Winkelschleifer
Ein Winkelschleifer (auch Trennhexe, Schleifhexe, Feuerradl oder Flex genannt) ist eine zumeist elektrisch angetriebene Handmaschine mit einer schnell rotierenden runden Schleifscheibe, Schruppscheibe oder Trennscheibe. Als Werkzeuge für den Handbetrieb werden Scheiben mit bis zu 230 mm Durchmesser verwendet, die leicht auswechselbar sind, da sie beim Gebrauch verschleißen. Winkelschleifer werden über ein Winkelgetriebe angetrieben, welches dem Gerät seinen Namen gibt. Ein Winkelschleifer kann zum Schruppen und Abschleifen (flächigen Abtragen) sowie zum Durchtrennen bzw. Zerteilen harter, insbesondere metallischer Werkstoffe benutzt werden. 1954 wurde das Elektrowerkzeug von Ackermann & Schmitt (seit 1996 Flex-Elektrowerkzeuge) eingeführt; ihr Markenname Flex wird im Deutschen als Gattungsname verwendet.
- Elektrischer Einhand-Winkelschleifer
- Trennscheibe für Metall, Ø 125 mm, für M14 Anschluss
- Schruppscheibe mit Stützteller (auf Seite A bedruckt, auf Seite B als schwarzes Innenteil sichtbar), Ø 125 mm, M14
- Schnellspannmutter (M14) für kleine Winkelschleifer vom Benutzer aus gesehen (A) und von der Seite der Scheibe gesehen (B)
- Spannmutter (M14, links) und Stirnlochschlüssel für kleine Winkelschleifer
- Benzinmotorbetriebener Trennschleifer
- Straßenbauarbeiten mit Trennschleifer auf Führungswagen
Geräte mit Scheibendurchmesser von 180 bis ca. 400 mm werden auch als Trennschleifer (Trennjäger oder Trennschneider) bezeichnet. Aufgrund von Gewicht und Größe werden sie in der Regel mit beiden Händen bedient. Bei Geräten mit Benzinmotor wird die Trennscheibe konstruktionsbedingt über einen Keilriemen angetrieben.
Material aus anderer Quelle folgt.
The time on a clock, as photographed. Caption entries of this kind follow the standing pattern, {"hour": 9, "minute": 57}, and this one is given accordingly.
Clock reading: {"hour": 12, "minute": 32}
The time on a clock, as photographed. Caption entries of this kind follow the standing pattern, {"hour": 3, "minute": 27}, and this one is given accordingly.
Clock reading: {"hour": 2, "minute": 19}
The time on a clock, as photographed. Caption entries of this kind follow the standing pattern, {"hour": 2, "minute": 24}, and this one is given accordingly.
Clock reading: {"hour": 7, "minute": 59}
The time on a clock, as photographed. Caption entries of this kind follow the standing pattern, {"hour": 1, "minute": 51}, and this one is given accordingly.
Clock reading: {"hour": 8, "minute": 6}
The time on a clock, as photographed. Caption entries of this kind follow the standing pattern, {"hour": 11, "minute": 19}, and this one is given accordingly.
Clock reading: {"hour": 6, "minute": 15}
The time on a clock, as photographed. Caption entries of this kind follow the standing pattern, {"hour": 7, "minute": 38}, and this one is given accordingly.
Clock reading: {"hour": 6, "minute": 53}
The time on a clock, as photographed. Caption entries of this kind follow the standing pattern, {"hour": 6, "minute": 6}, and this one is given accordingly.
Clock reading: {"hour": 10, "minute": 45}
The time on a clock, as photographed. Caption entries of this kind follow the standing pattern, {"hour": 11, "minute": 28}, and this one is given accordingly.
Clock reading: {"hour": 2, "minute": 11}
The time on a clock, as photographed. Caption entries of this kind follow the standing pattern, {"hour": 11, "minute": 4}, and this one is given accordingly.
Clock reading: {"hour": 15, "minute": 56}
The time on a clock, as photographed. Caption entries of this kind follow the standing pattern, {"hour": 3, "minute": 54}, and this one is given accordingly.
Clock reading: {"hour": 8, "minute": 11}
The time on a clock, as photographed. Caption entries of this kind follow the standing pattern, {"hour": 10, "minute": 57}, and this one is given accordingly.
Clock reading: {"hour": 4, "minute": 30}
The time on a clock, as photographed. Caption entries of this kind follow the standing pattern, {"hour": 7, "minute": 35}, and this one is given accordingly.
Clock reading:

Das Haupteinsatzgebiet der elektrisch betriebenen Geräte ist der Metallbau. Die größeren benzingetriebenen Trennschneider werden im Bauwesen zum Schneiden von Beton- und Asphaltflächen, im Gleisbau zum Trennen von Schienen und bei Feuerwehr und THW zusätzlich zur Twinsäge in Hilfseinsätzen verwendet.
Prinzip
Das scheibenförmige Werkzeug rotiert mit einer Drehzahl von bis zu 13.300 Umdrehungen pro Minute bei 115 mm Scheibendurchmesser, bei 125 mm bis zu 12.200 Umdrehungen pro Minute und ist daher hohen Fliehkräften ausgesetzt. Die theoretische Schnittgeschwindigkeit der Scheiben am Umfang liegt üblicherweise bei ca. 80 m/s, die Leerlaufdrehzahlen für unterschiedliche Scheibendurchmesser unterscheiden sich entsprechend.
Ausstattung
Typische Ausstattungsmerkmale von Winkelschleifern sind:
- Bremse, die nach dem Ausschalten die Zeit bis zum Stillstand der rotierende Scheibe verkürzt
- Verstellbare Schutzhaube für die rotierende Scheibe, um den Funkenflug zu lenken und beim Bersten der Scheibe deren Teile einzufangen
- Wiederanlaufsperre, damit nach einer Stromunterbrechung die Maschine stehen bleibt, selbst wenn der Betriebsschalter mechanisch eingerastet ist
- Drehzahlstabilisierung, welche die Drehzahl der Scheibe auch bei wechselnder Belastung ungefähr konstant hält.[1]
- Variable Drehzahleinstellung, um die Geschwindigkeit der Scheibe auf Werkstück und Scheibe anzupassen
- Autobalancer reduzieren die Vibrationen, indem sie die Unwucht der rotierenden Scheibe ausgleichen
- Griffe mit erhöhter Vibrationsdämpfung
- Betrieb mit Akku (siehe Akkuwerkzeug) oder am Netzanschluss, jeweils abhängig von der Leistungsklasse
- M14 oder X-Lock-Anschluss
Als Zubehör werden zwei Arten von Hauben für die Staubabsaugung angeboten: Hauben für das Trennen und Hauben für das Schruppen.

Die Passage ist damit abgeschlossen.